How do I boost my child’s self-esteem & confidence?
Confidence is hard to handle even as an adult sometimes. Meeting new people day to day, a new work environment or attempting to do fractions all over again with your children, desperately trying to remember and not show fear. We’ve managed to teach ourselves tricks and skills to either be more confident in life, or just pretend to the world that we are. We learn that either being decisive or “faking it till you make it” if you don’t have natural confidence, is the way to be confident in an ever-changing adult life.
Instilling this skill into our children however, can be more of a challenge. I think we sometimes forget the anxiety and need for confidence in children’s lives. There is so much a child needs confidence in, both at home and at school. In school they meet new people they must establish a relationship with constantly.
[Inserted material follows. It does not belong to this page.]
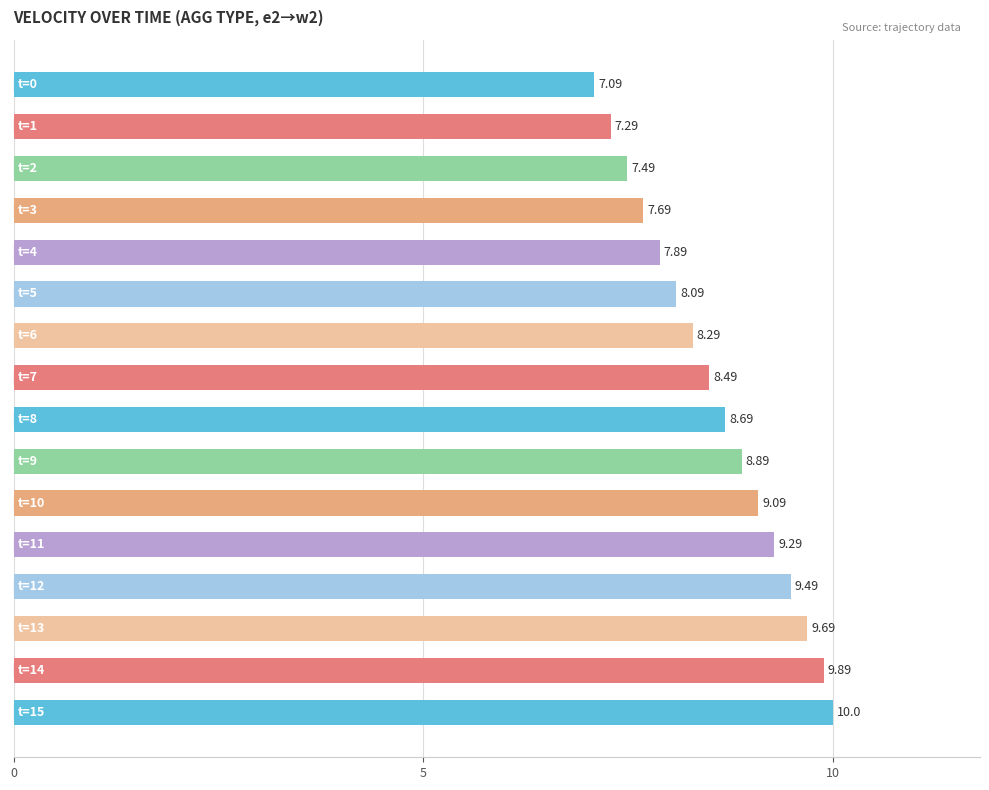

How many data points are less than 8?

5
The new class they will join every year, new friends, classmates and teachers. They have tests and exams, performances and just having the ability to raise their hand to answer a question. It can be difficult for them so spotting these reluctancies and building a child's confidence will enable them to grow and establish their personality for now and later life.
The first thing we must do is listen. Asking how their day was is a natural after school conversation but so often we hear about their friends or a naughty child in class and that’s it. Asking them how their lessons specifically were, if they asked questions and how they felt about the interaction with the adults and students within their class and school can be a great indication to see the parts they find challenging and reluctant to do. Getting children used to speaking about their feelings generally and about school situations will encourage them to speak more openly about their worries and the things they are less confident in. Let them speak and hear what they are saying.
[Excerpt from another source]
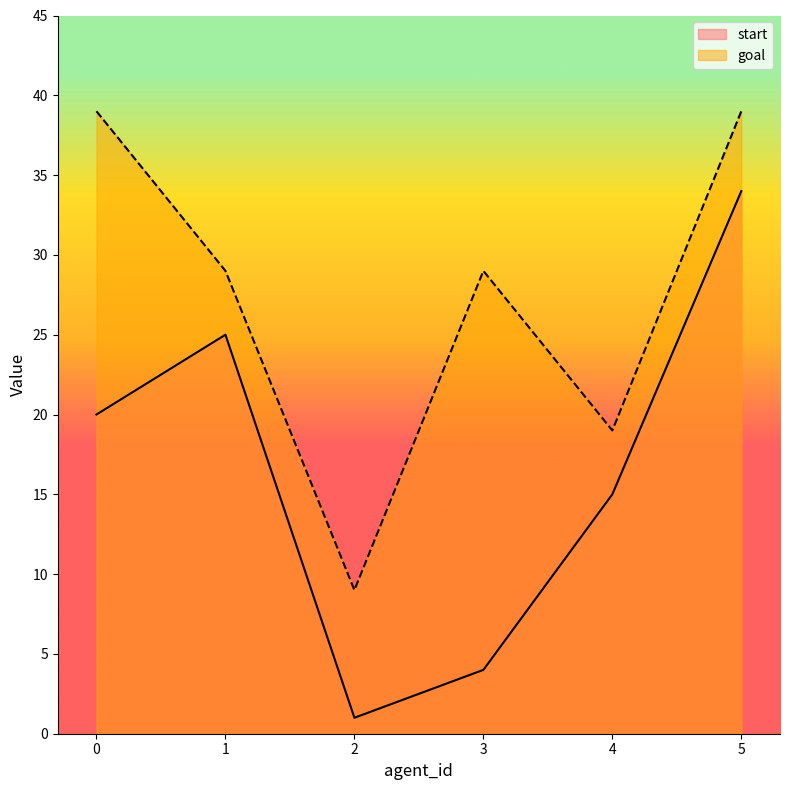

Count the goal values in the range 19 to 39.

5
We need to support them. Understanding what they lack confidence in allows us to engage in finding a solution. Speaking to their teacher can be a great help so they understand the situation and your child is then supported at school as well as at home. Their teacher may have some helpful suggestions to improve their confidence.
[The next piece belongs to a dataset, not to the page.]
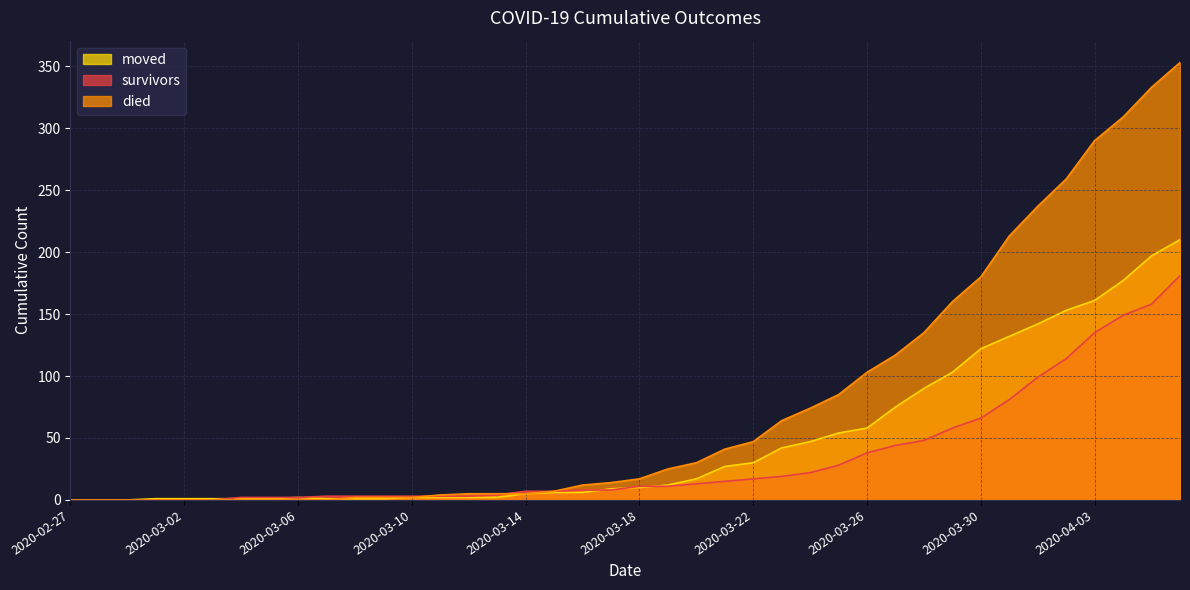

What is the value of the died point at the 32nd from the left?

160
Encourage them to excel in the things they are confident in whether that is a particular subject or activity. This will boost their general confidence then you can work on the specific areas they lack in confidence. For example, they struggle speaking to their class mates. Suggesting that they find common interests can be a great conversation starter and relationship builder.
There is no immediate fix for a child building their self-esteem or confidence but by listening, supporting and encouraging, our children know they are not alone and have a safe space to speak and reside.